Margel's mature works in wood, metals and mixed media are concerned with movement, light, space and time. Sculptures created, after her involvement in experiments in perception and camouflage during World War II, force the viewer – through movement – to engage in constructing meaning and a sense of aesthetic completeness. Indeed, her focus upon the construction of meaning by the viewer, and the successful incorporation of aesthetically satisfying movement into her sculpture, arguably make worthwhile contributions to international modernist theory and practice.
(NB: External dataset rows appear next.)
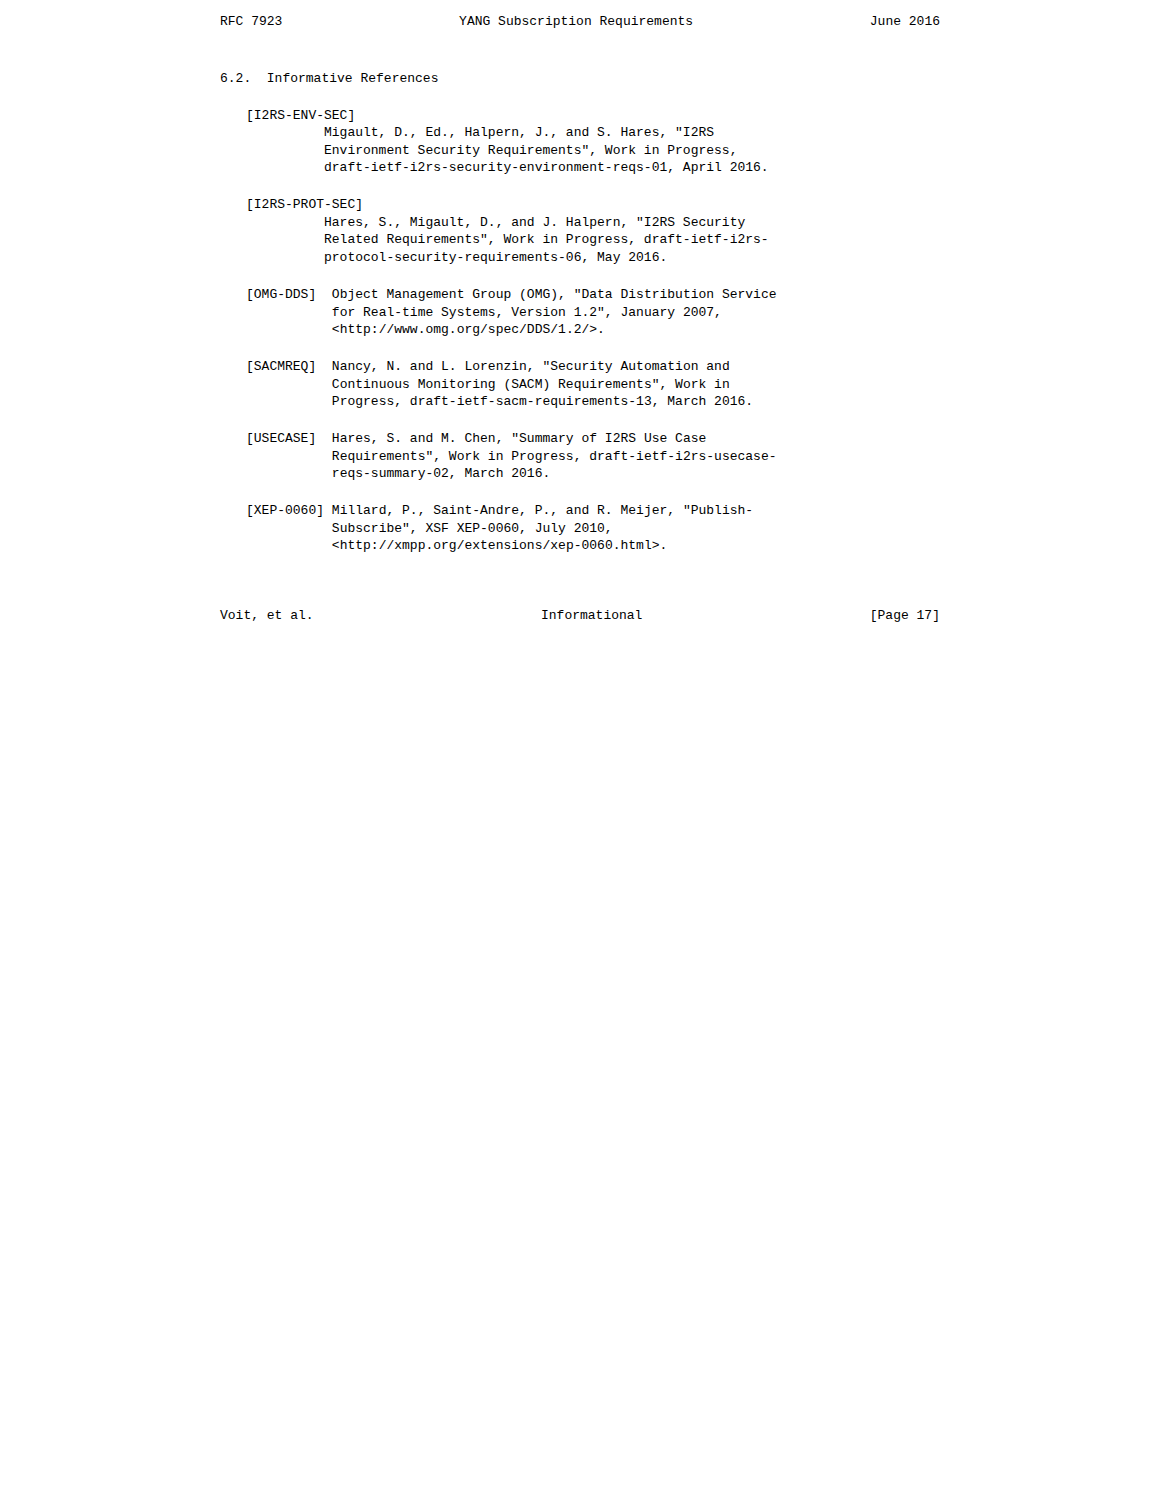RFC 7923 YANG Subscription Requirements June 2016
6.2. Informative References
[I2RS-ENV-SEC]
Migault, D., Ed., Halpern, J., and S. Hares, "I2RS
Environment Security Requirements", Work in Progress,
draft-ietf-i2rs-security-environment-reqs-01, April 2016.
[I2RS-PROT-SEC]
Hares, S., Migault, D., and J. Halpern, "I2RS Security
Related Requirements", Work in Progress, draft-ietf-i2rs-
protocol-security-requirements-06, May 2016.
[OMG-DDS]
Object Management Group (OMG), "Data Distribution Service
for Real-time Systems, Version 1.2", January 2007,
<http://www.omg.org/spec/DDS/1.2/>.
[SACMREQ]
Nancy, N. and L. Lorenzin, "Security Automation and
Continuous Monitoring (SACM) Requirements", Work in
Progress, draft-ietf-sacm-requirements-13, March 2016.
[USECASE]
Hares, S. and M. Chen, "Summary of I2RS Use Case
Requirements", Work in Progress, draft-ietf-i2rs-usecase-
reqs-summary-02, March 2016.
[XEP-0060]
Millard, P., Saint-Andre, P., and R. Meijer, "Publish-
Subscribe", XSF XEP-0060, July 2010,
<http://xmpp.org/extensions/xep-0060.html>.
Voit, et al. Informational [Page 17]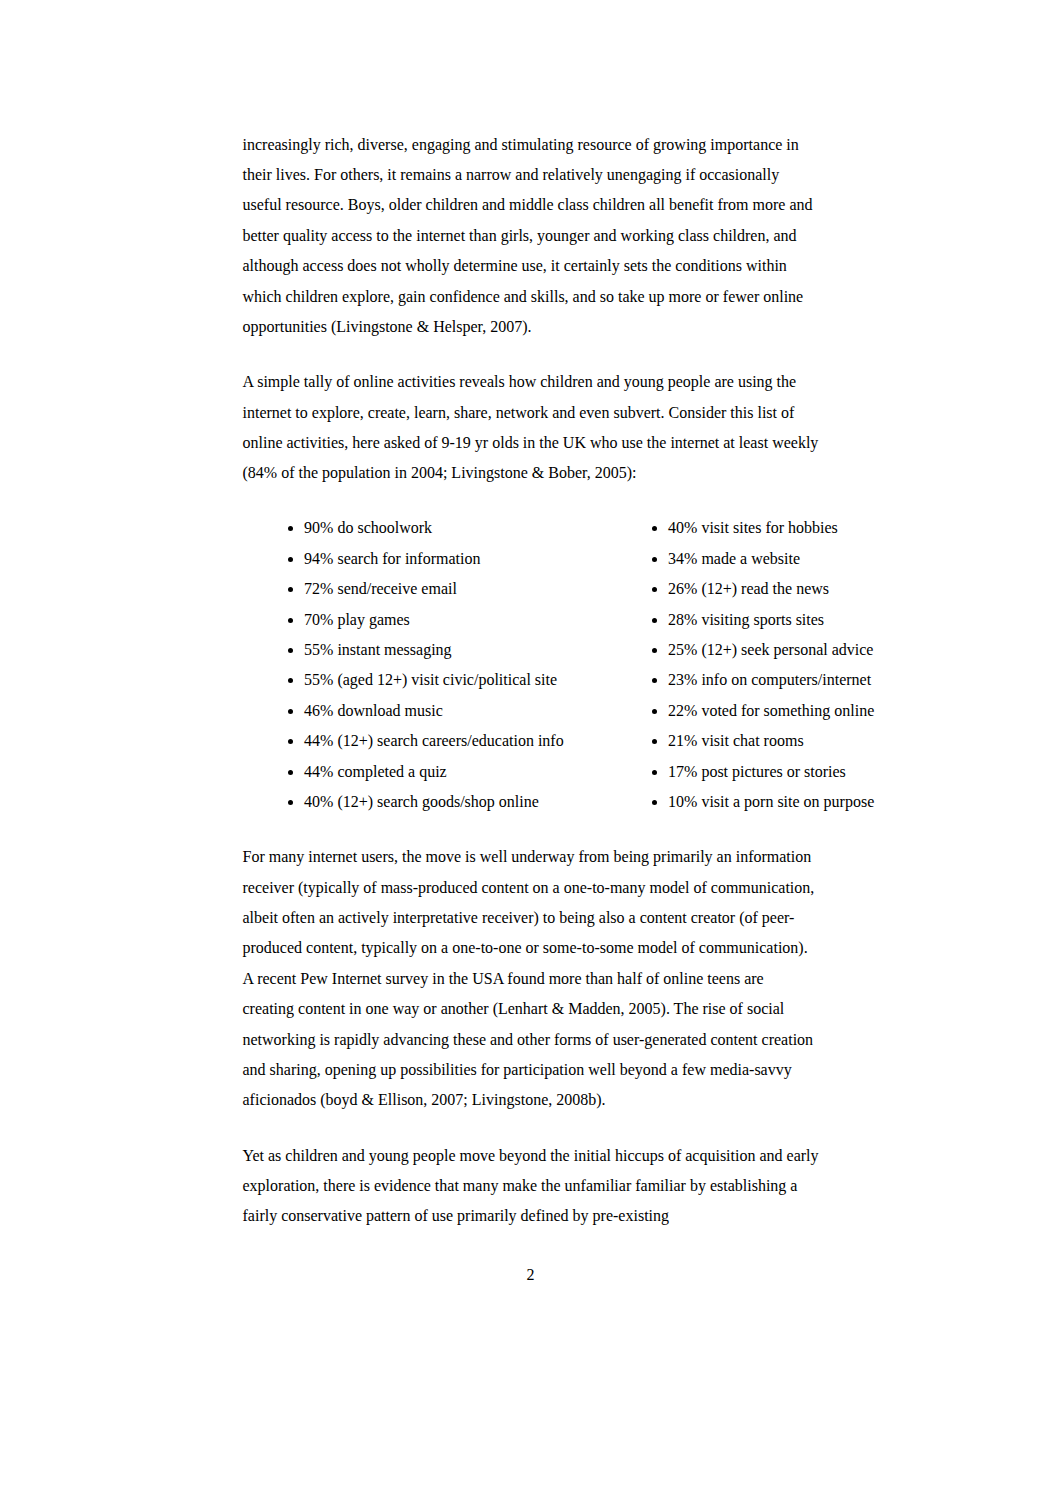increasingly rich, diverse, engaging and stimulating resource of growing importance in their lives. For others, it remains a narrow and relatively unengaging if occasionally useful resource. Boys, older children and middle class children all benefit from more and better quality access to the internet than girls, younger and working class children, and although access does not wholly determine use, it certainly sets the conditions within which children explore, gain confidence and skills, and so take up more or fewer online opportunities (Livingstone & Helsper, 2007).
A simple tally of online activities reveals how children and young people are using the internet to explore, create, learn, share, network and even subvert. Consider this list of online activities, here asked of 9-19 yr olds in the UK who use the internet at least weekly (84% of the population in 2004; Livingstone & Bober, 2005):
90% do schoolwork
94% search for information
72% send/receive email
70% play games
55% instant messaging
55% (aged 12+) visit civic/political site
46% download music
44% (12+) search careers/education info
44% completed a quiz
40% (12+) search goods/shop online
40% visit sites for hobbies
34% made a website
26% (12+) read the news
28% visiting sports sites
25% (12+) seek personal advice
23% info on computers/internet
22% voted for something online
21% visit chat rooms
17% post pictures or stories
10% visit a porn site on purpose
For many internet users, the move is well underway from being primarily an information receiver (typically of mass-produced content on a one-to-many model of communication, albeit often an actively interpretative receiver) to being also a content creator (of peer-produced content, typically on a one-to-one or some-to-some model of communication). A recent Pew Internet survey in the USA found more than half of online teens are creating content in one way or another (Lenhart & Madden, 2005). The rise of social networking is rapidly advancing these and other forms of user-generated content creation and sharing, opening up possibilities for participation well beyond a few media-savvy aficionados (boyd & Ellison, 2007; Livingstone, 2008b).
Yet as children and young people move beyond the initial hiccups of acquisition and early exploration, there is evidence that many make the unfamiliar familiar by establishing a fairly conservative pattern of use primarily defined by pre-existing
2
In rare exposures in international, modernist sculpture exhibitions, Margel Hinder's abstract work received high praise from judges and critics. As a prize winner in the 1953 Unknown Political Prisoner Competition, she was ranked alongside internationally renowned sculptors Calder, Bill, Gabo, Pevsner and Hepworth.
Margel Hinder and her sculpture have been neglected in standard accounts of Australian art history, despite the excellence of her work. Caught up in a parochial rejection of international modernism as a threat to national identity, that effectively extended over many decades, in the 20th century, she and fellow artists Frank Hinder, Grace Crowley, Rah Fizelle and Ralph Balson because casualties of the earlier, political 'culture wars'.
As a sculptor who spent so much time and creative energy producing public sculpture to be enjoyed by all, she deserves to be better known. This book seeks to firmly establish the importance of Margel Hinder in the history of Australian art though the excellence of her work, its innovation, and links to international modernism.